### SOURCE TEXT
§ §

Service marketplaces are on the rise and providing us better access to the service economy. But as service marketplaces are poised to enter more complex industries and services, the level of trust required to establish relationships is higher, and so is the need to create a coherent customer experience and added value for both supply and demand side.
We are all kids in a candy store
We live in an era where we can contact any person or company on earth from our smartphone. We can find a designer in Oslo who creates beautiful crafts and order one of their pieces, knowing that it will be delivered all the way to London. We can purchase SEO services from a professional in Barcelona and have our company’s video readied by a freelancer in New York.
Access to such a variety of services provides us with the same simultaneous thrill and over-stimulation experienced by kids in a candy store. It can be a lot, but boy, do we want it.
But with the wide variety of service possibilities at our eager fingertips, how can it be possible to manage them all and provide the best services to our own customers?

§ §

### EXTRACTED RECORDS
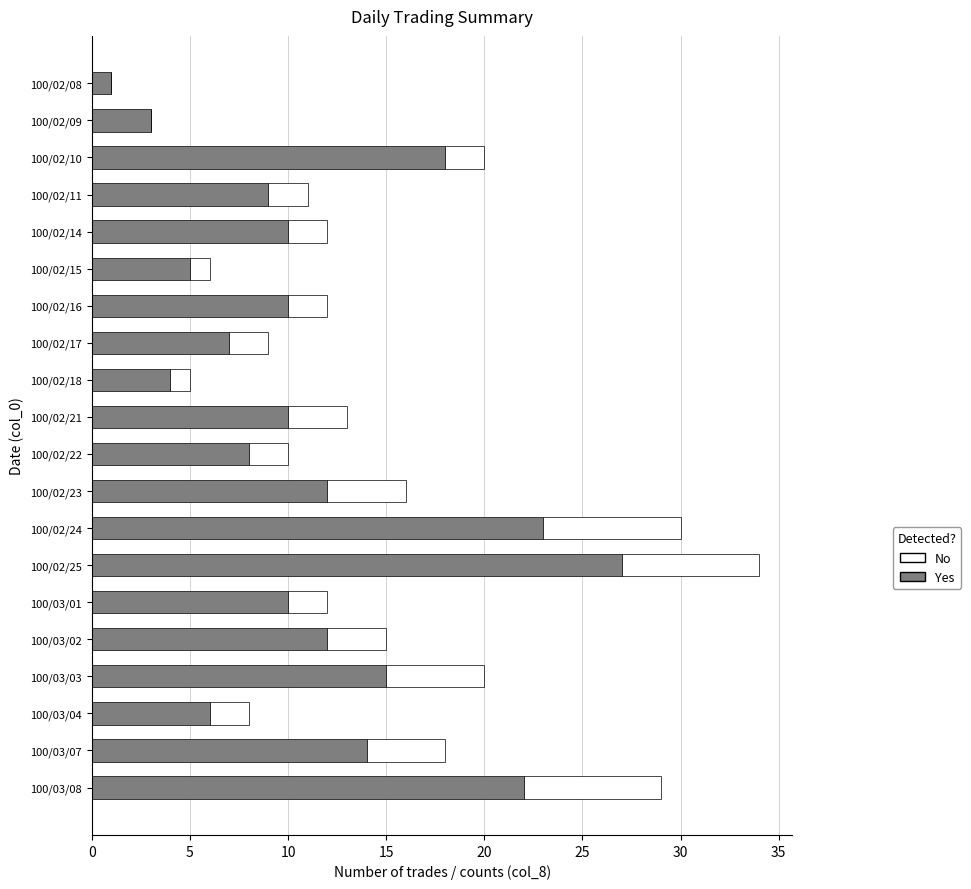

At which category is the sum across all series the highest?

100/02/25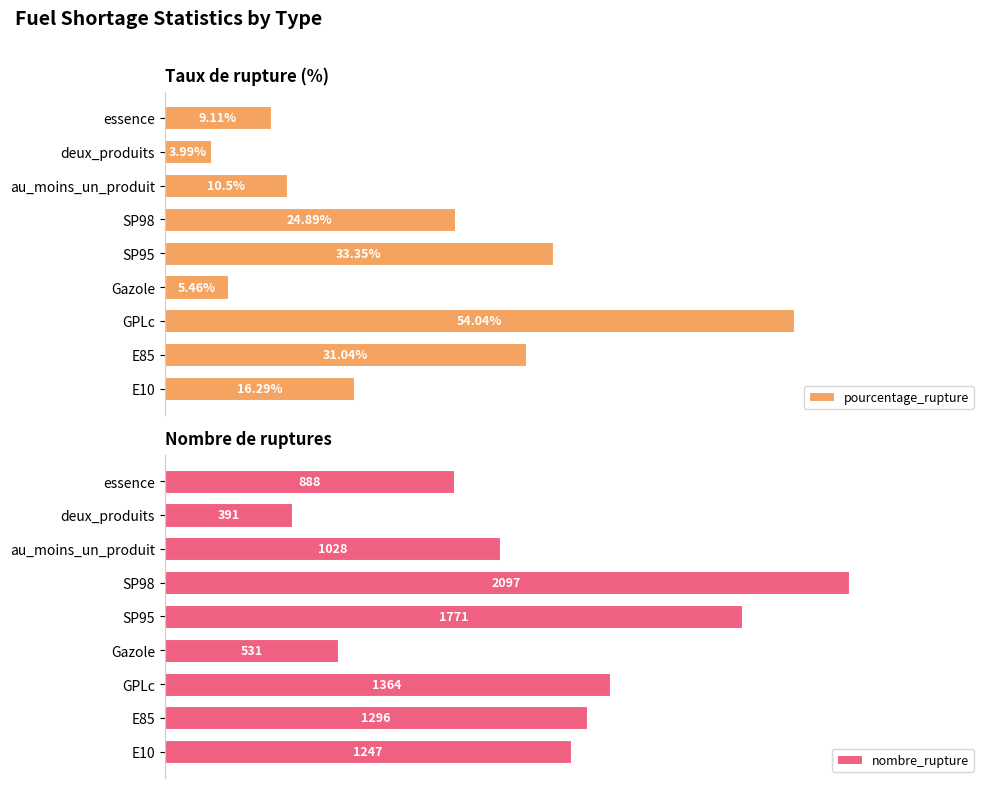

Are the bars grouped side by side (vs. stacked)?

Yes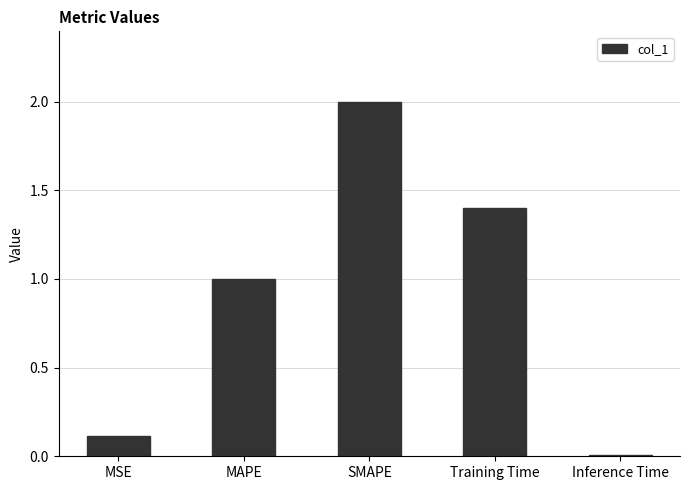

The chart shows a value of 1.4 at Training Time. True or false?

True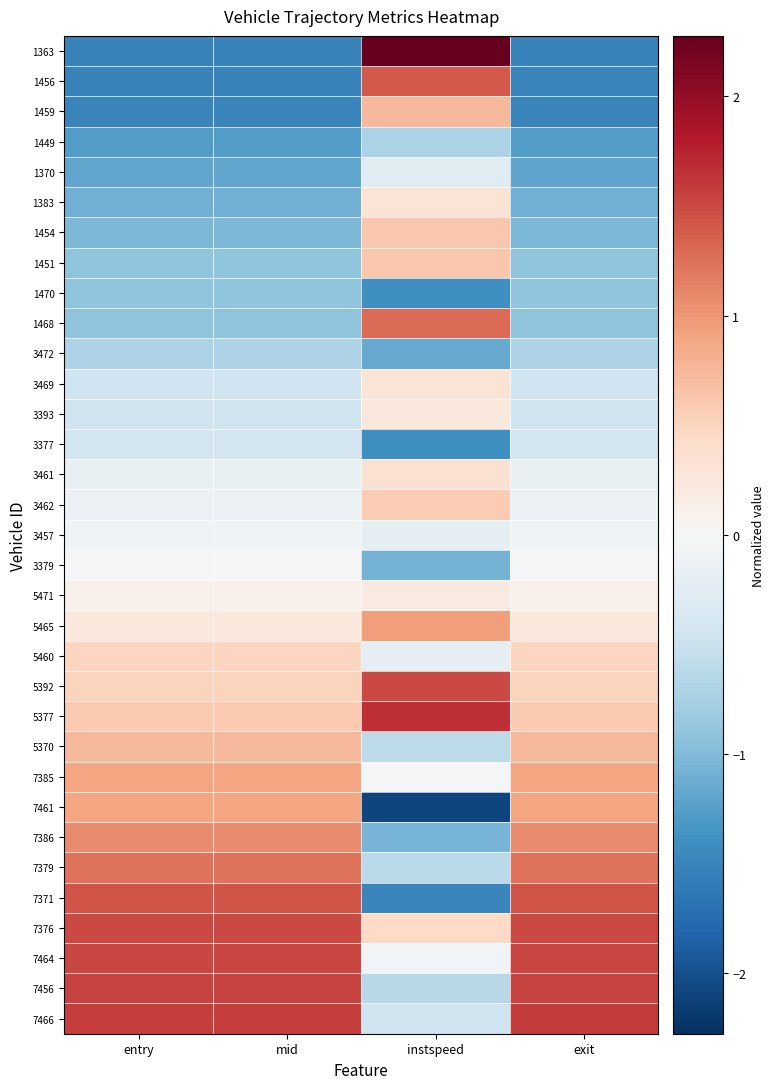

At which category does the chart reach its peak across all series?

instspeed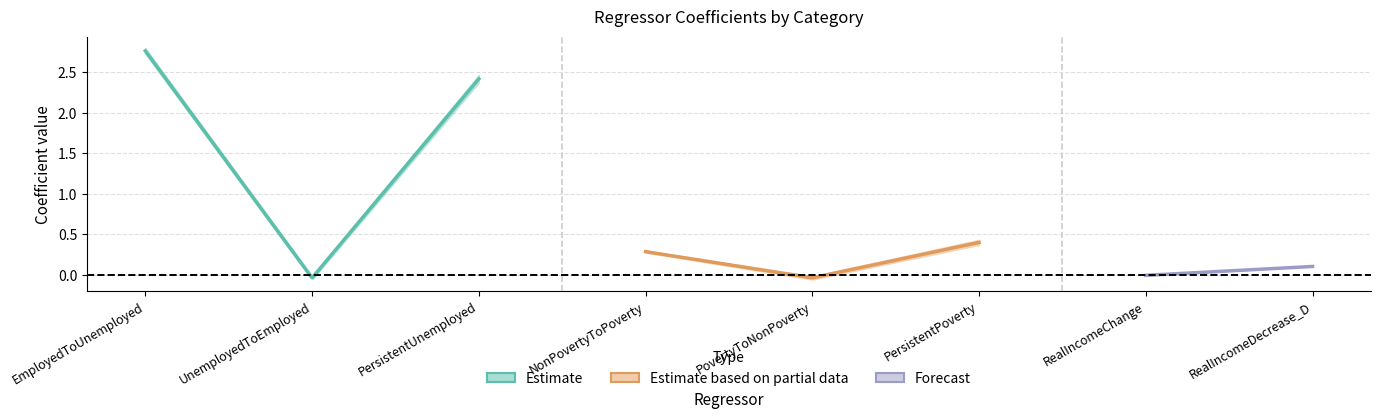

Does the chart have visible grid lines?

Yes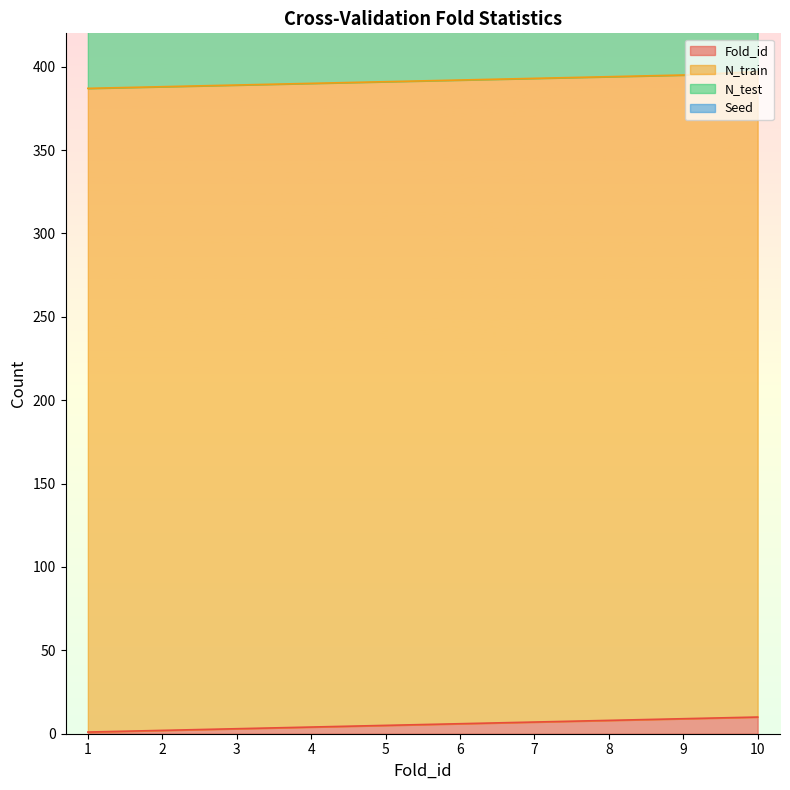

True or false: Seed and Fold_id cross at least once.

False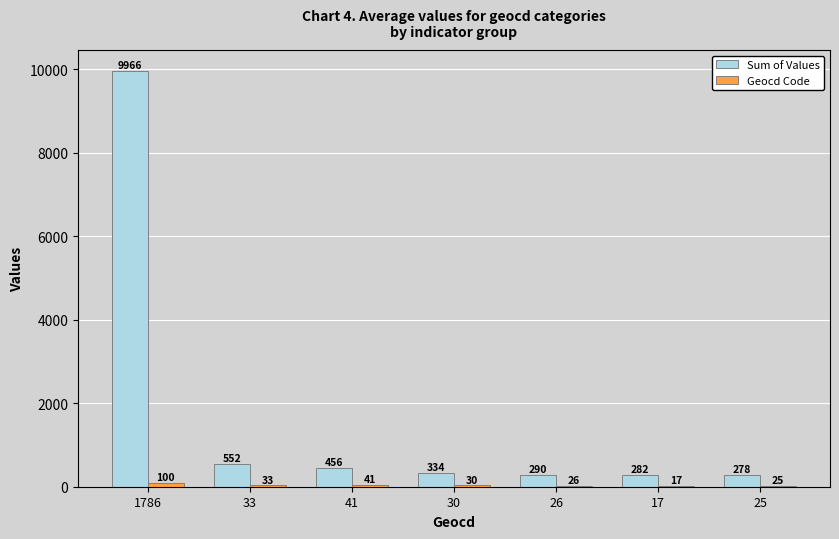

What is the sum of all Sum of Values values?

12158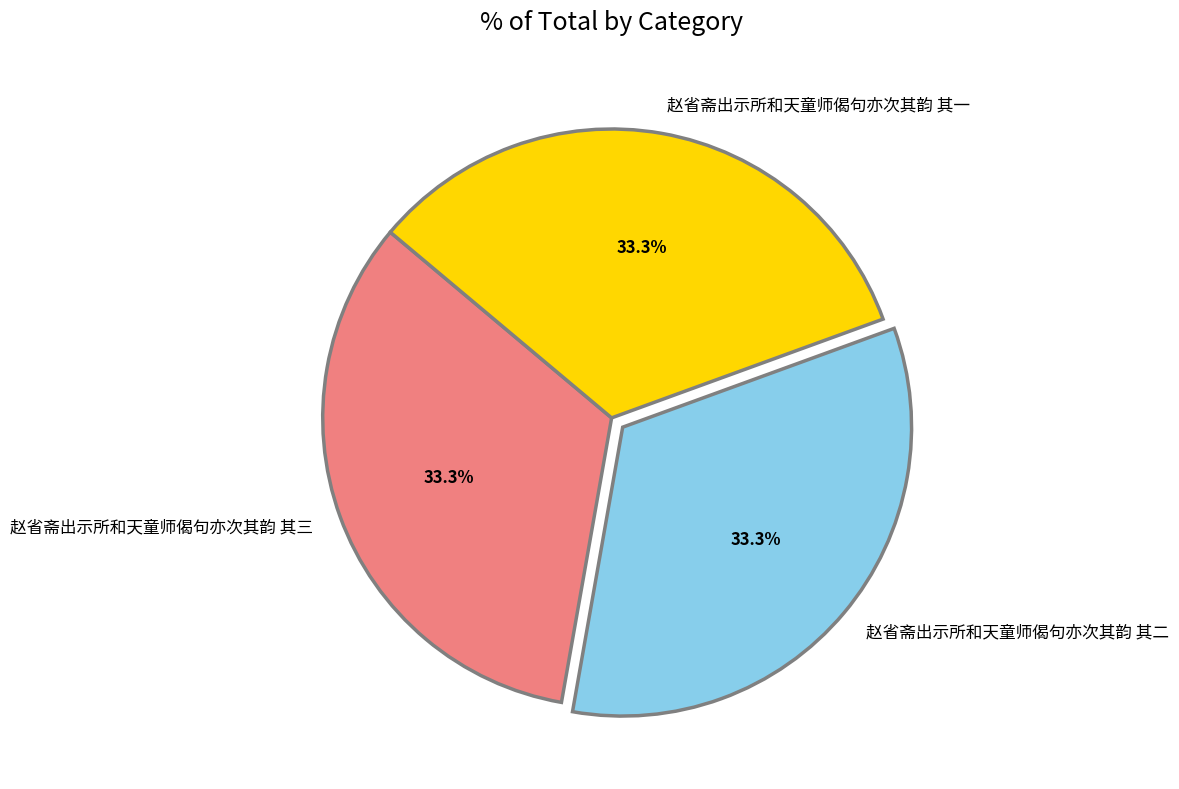

What is the ratio of the value at 赵省斋出示所和天童师偈句亦次其韵 其三 to the value at 赵省斋出示所和天童师偈句亦次其韵 其二?

1.0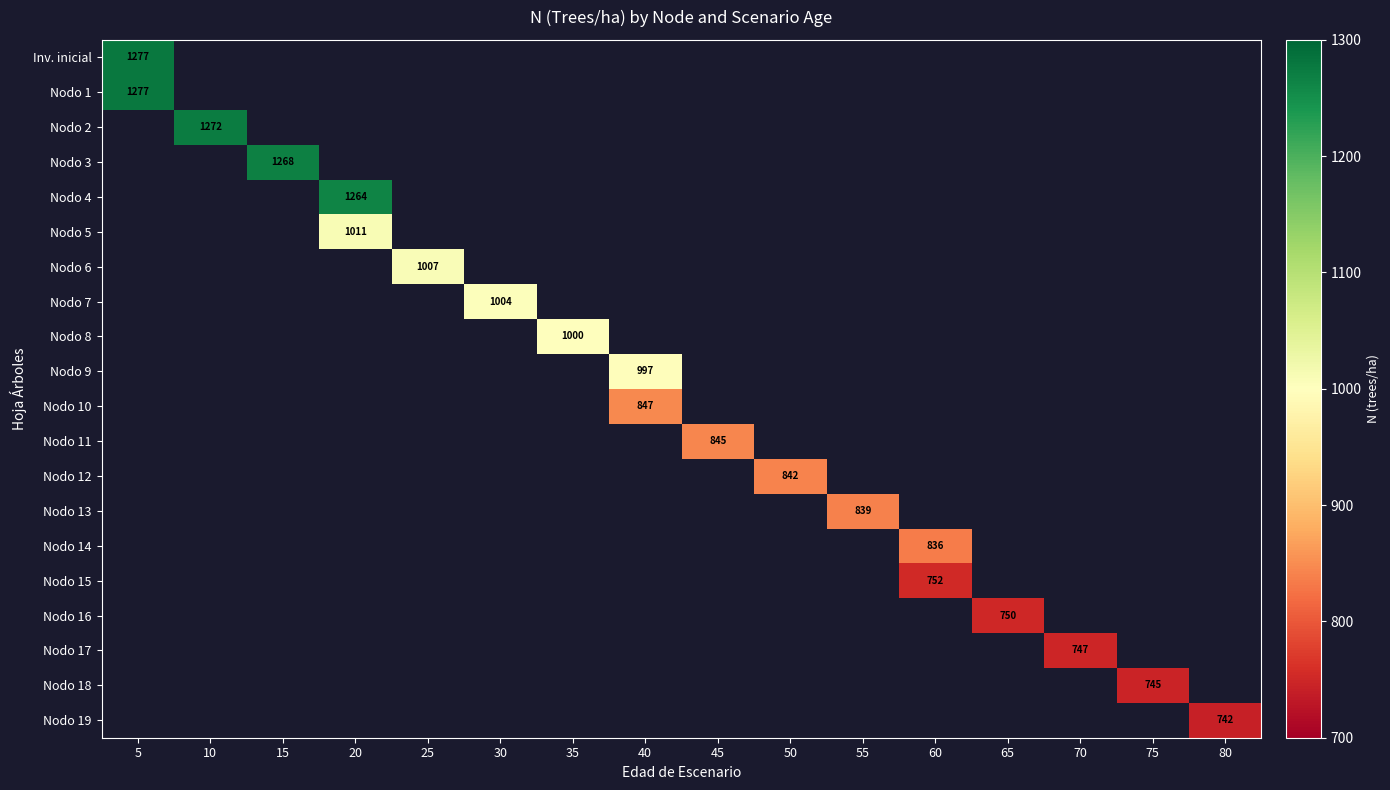

At how many categories does at least one series exceed 1017?

4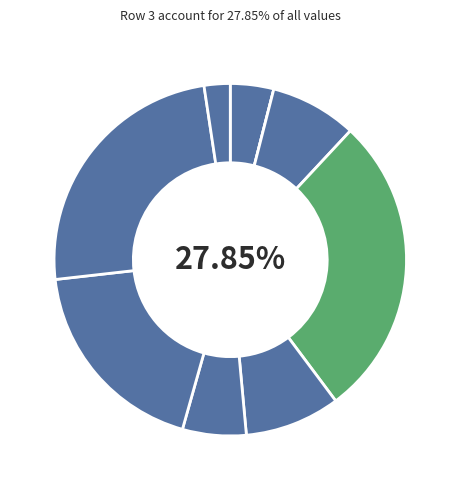

Does any single category account for the majority?

No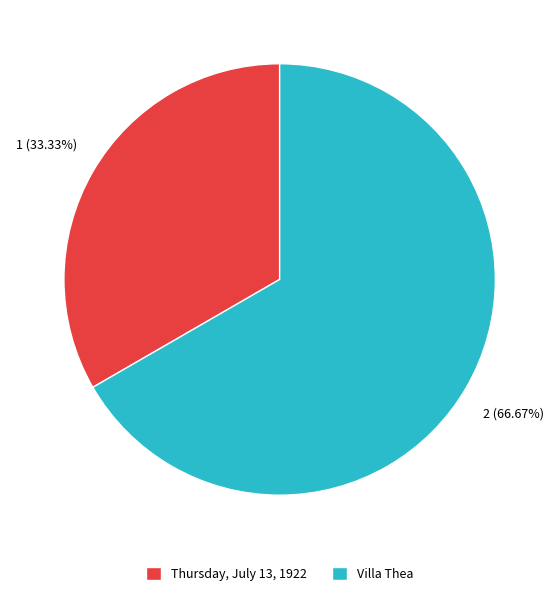

The Thursday, July 13, 1922 slice represents 40% of the pie. True or false?

False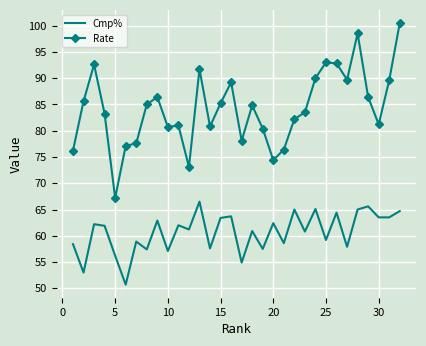

What is the minimum value shown in the chart?

50.7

§ §

### CHECK YOUR UNDERSTANDING
A) In the article on service marketplaces, which city is the freelancer who readies the company's video in?
B) List every city named in the article on service marketplaces.
C) Pick up the article on service marketplaces right after its final sentence and carry it forward.

### ANSWERS FOR THIS EXERCISE
A) New York

B) Oslo, London, Barcelona, New York

C)
Traditional marketplace vs. managed marketplace
Marketplaces have reshaped retail industries and consumer behavior alike. eBay, Amazon, Alibaba, Etsy and other digital marketplaces have cropped up, each enabling sellers and consumers to engage in one-stop shop transactional connections, regardless of their physical locations across the globe. Each of these and of many other marketplaces offers a different level of service to its customer base, but all offer a comprehensive shopping experience that is simplified and easy to use, via an accessible platform that taps into a distributed market.
Managed marketplaces differentiate themselves by the level of added value they inject into the relationship created on their platform and by the service and support they provide to each side, individually. In a sense, they move from a 1+1=2 formula to 1+1>2, by empowering both sides to create higher value for one another.
To demonstrate the differences, think about the difference between eBay and Amazon, Craiglist and Airbnb, Upwork and Toptal.
What is a service marketplace?
Although the basic functions of product and service marketplaces might seem the same, there are some fundamental differences between them, mostly as a result of the fact that in service marketplaces, the “goods” that are purchased are human skills and time.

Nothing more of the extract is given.